Berlin - Es bleibt dabei: Im Bus bitte hinten einsteigen! Obwohl die Berliner Verkehrsbetriebe (BVG) mit hohem Aufwand die meisten Busse mit Glasscheiben ausgestattet haben, die das Fahrpersonal vor Corona schützen sollen, ist der seit fast einem Jahr geschlossene Vordereinstieg für Fahrgäste weiterhin tabu. Das sagte Petra Nelken, Sprecherin des Landesunternehmens, der Berliner. Wann im Bus wieder vorn eingestiegen werden darf, sei ungewiss. Vielleicht werde es im „späten Frühling“ so weit sein, so Nelken. In BVG-Kreisen hieß es, dass die vorderen Türen erst dann wieder aufgehen, wenn Tickets im Bus bargeldlos gekauft werden können. Klar ist: Manche Busfahrer sind skeptisch, ob die Scheiben sie tatsächlich vor einer Ansteckung bewahren. „Einige Kollegen fühlen sich unwohl“, sagte Jeremy Arndt von der Gewerkschaft Verdi.

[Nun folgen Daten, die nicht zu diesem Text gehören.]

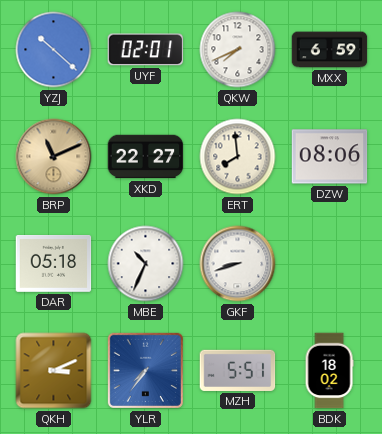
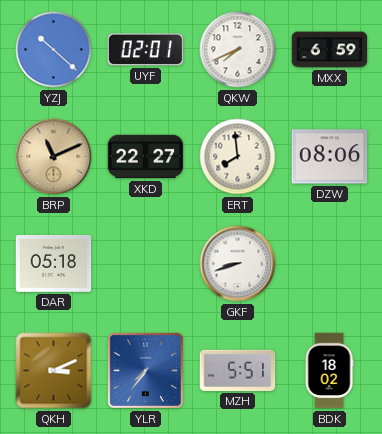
MBE: 10:34 -> none
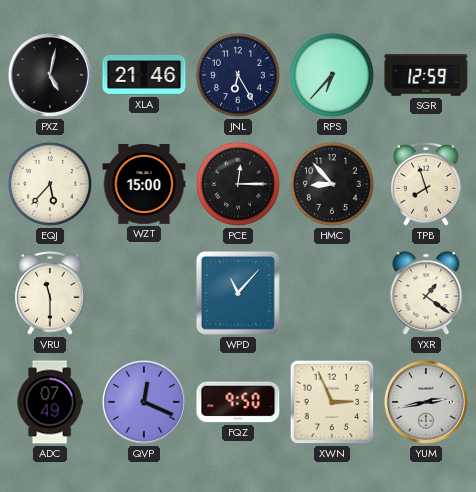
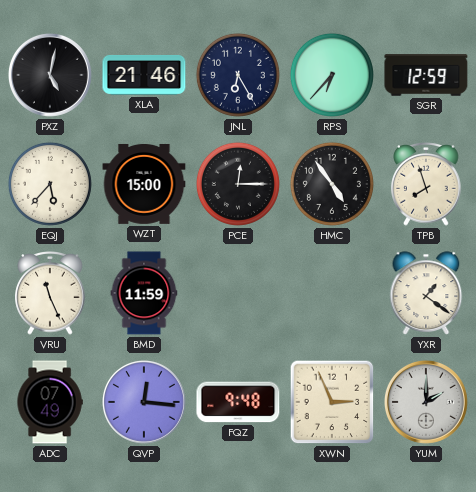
HMC: 8:53 -> 4:54
VRU: 11:30 -> 11:26
BMD: none -> 11:59
WPD: 11:07 -> none
QVP: 12:19 -> 12:16
FQZ: 9:50 -> 9:48
YUM: 2:43 -> 2:00
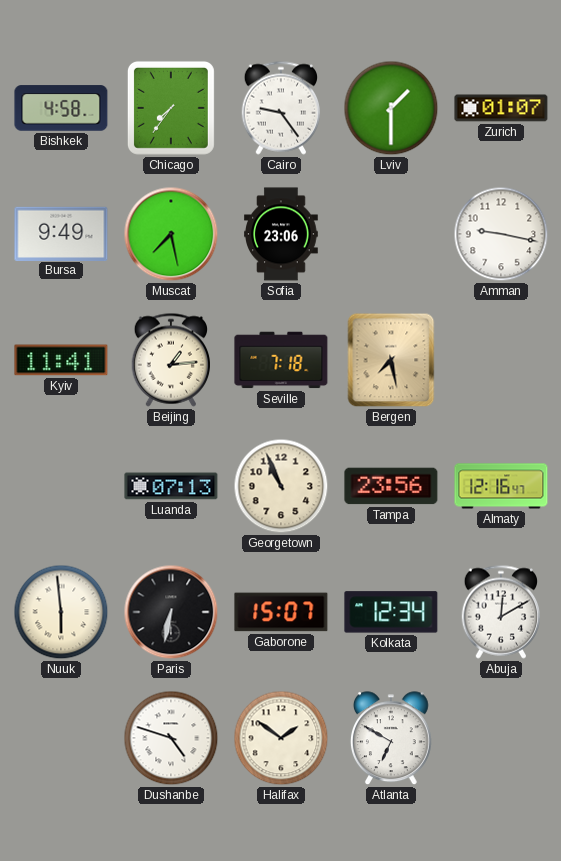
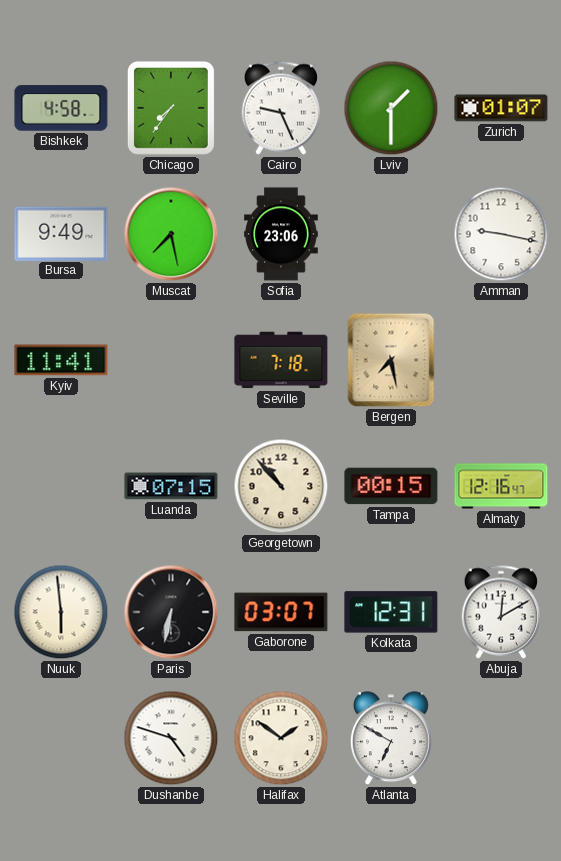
Cairo: 9:24 -> 9:26
Beijing: 1:14 -> none
Luanda: 07:13 -> 07:15
Georgetown: 10:56 -> 10:53
Tampa: 23:56 -> 00:15
Gaborone: 15:07 -> 03:07
Kolkata: 12:34 -> 12:31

Als im vergangenen Jahr die Corona-Infektionszahlen stiegen, reagierte die BVG schnell. Seit Mitte März 2020 dürfen Fahrgäste im Bus nur noch hinten einsteigen. Die Fahrerbereiche wurden erst mit Flatterband, dann mit Folien abgetrennt.

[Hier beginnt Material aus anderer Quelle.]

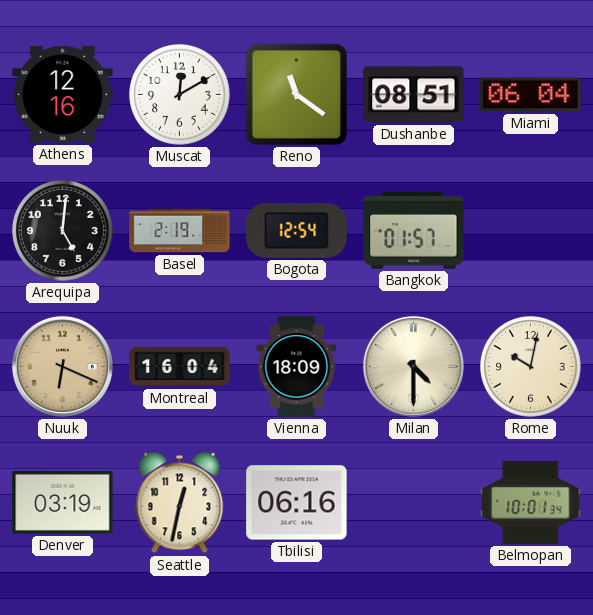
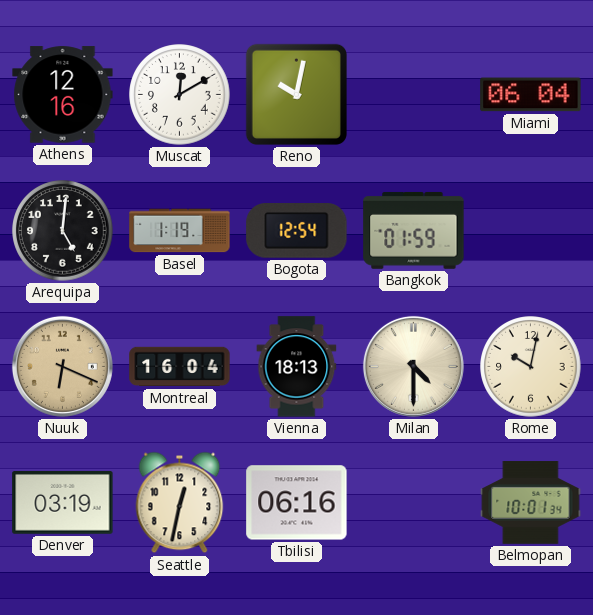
Reno: 11:21 -> 10:02
Dushanbe: 08:51 -> none
Basel: 2:19 -> 1:19
Bangkok: 01:57 -> 01:59
Vienna: 18:09 -> 18:13
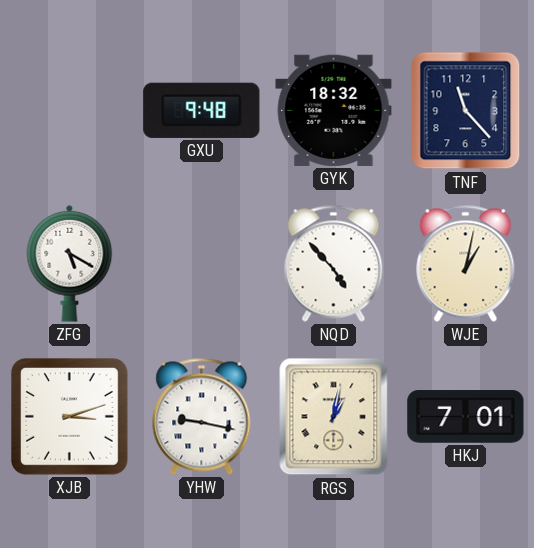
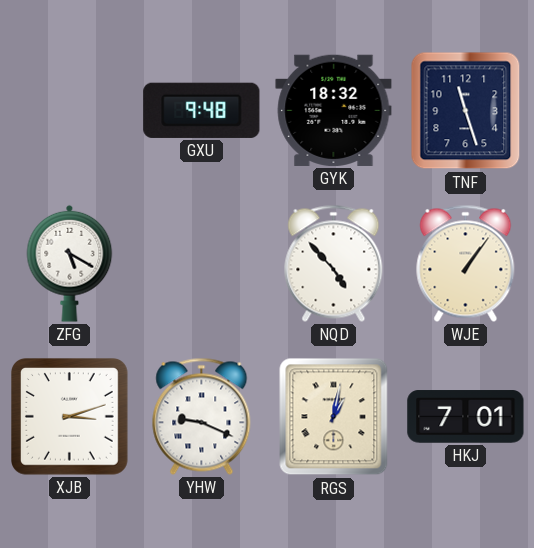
TNF: 11:23 -> 11:27
WJE: 1:02 -> 1:06
YHW: 9:17 -> 9:19
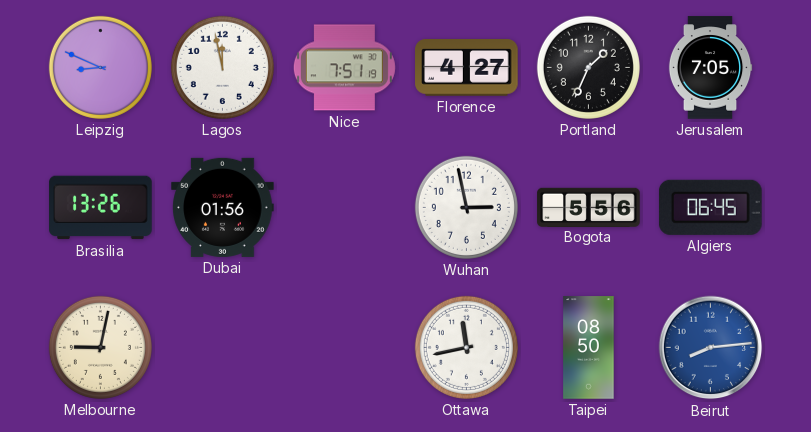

Doch manche Busfahrer fühlen sich eingesperrt. Zudem gehen der BVG Einnahmen verloren, weil im Bus keine Fahrscheine mehr verkauft werden. Deshalb begann sie im Sommer 2020 damit, die Fahrerbereiche mit zusätzlichen, TÜV-geprüften Scheiben aus Sicherheitsglas auszustatten. Kosten: mehr als zwei Millionen Euro. Auf den ersten fünf Linien durften die Busse ihre vordere Tür wieder für die Fahrgäste öffnen. Weitere Routen sollten folgen. Doch Mitte Januar machte die BVG eine Rolle rückwärts. Ein Brandbrief von Personalvertretern trug dazu bei. Seitdem gilt ausnahmslos auf allen Buslinien: hinten einsteigen! „Bis auf weiteres“, bestätigte Verdi-Sekretär Arndt. 

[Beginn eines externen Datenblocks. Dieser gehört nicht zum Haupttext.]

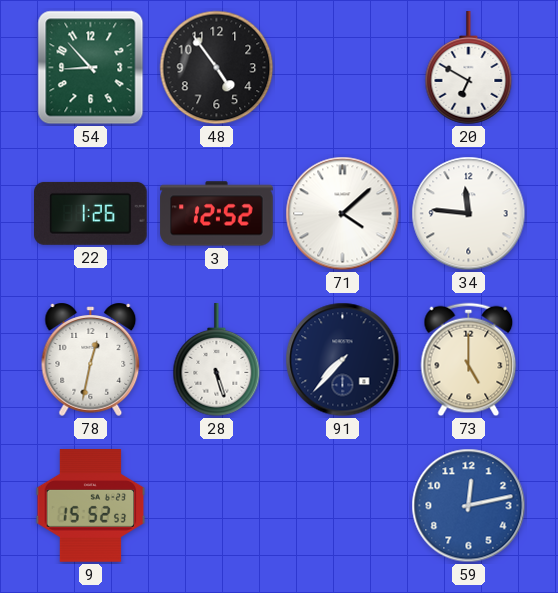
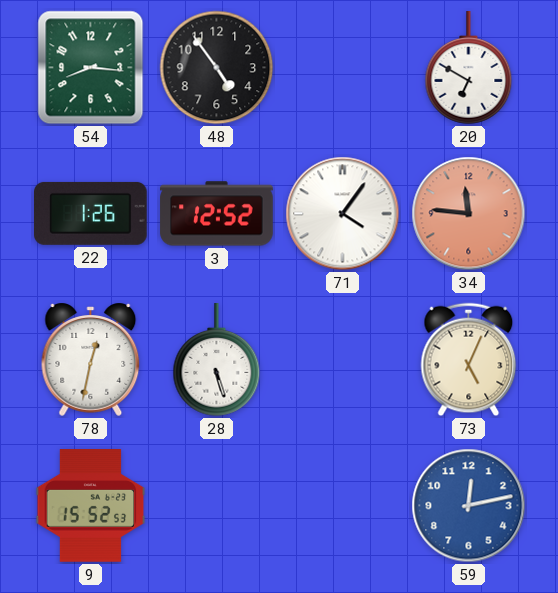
54: 8:53 -> 8:16
71: 4:08 -> 4:06
34 dial: white -> salmon
91: 7:37 -> none
73: 5:00 -> 5:04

„Masken gelten als Vermummung“

Offizielle Begründung ist derzeit: Auf Wunsch des Senats soll die BVG bis zu 150 weitere Busse einsetzen. Die Kapazität wird vom 15. Februar an schrittweise erhöht, damit die Fahrgäste Abstand halten können. „Doch die zusätzlichen Busse haben keine Glasscheiben im Fahrerbereich“, erklärte BVG-Sprecherin Nelken. Zum Teil bleiben ältere Busse, die vor der Ausmusterung standen, länger in Betrieb. Zum anderen sollen Fahrzeuge angemietet werden. 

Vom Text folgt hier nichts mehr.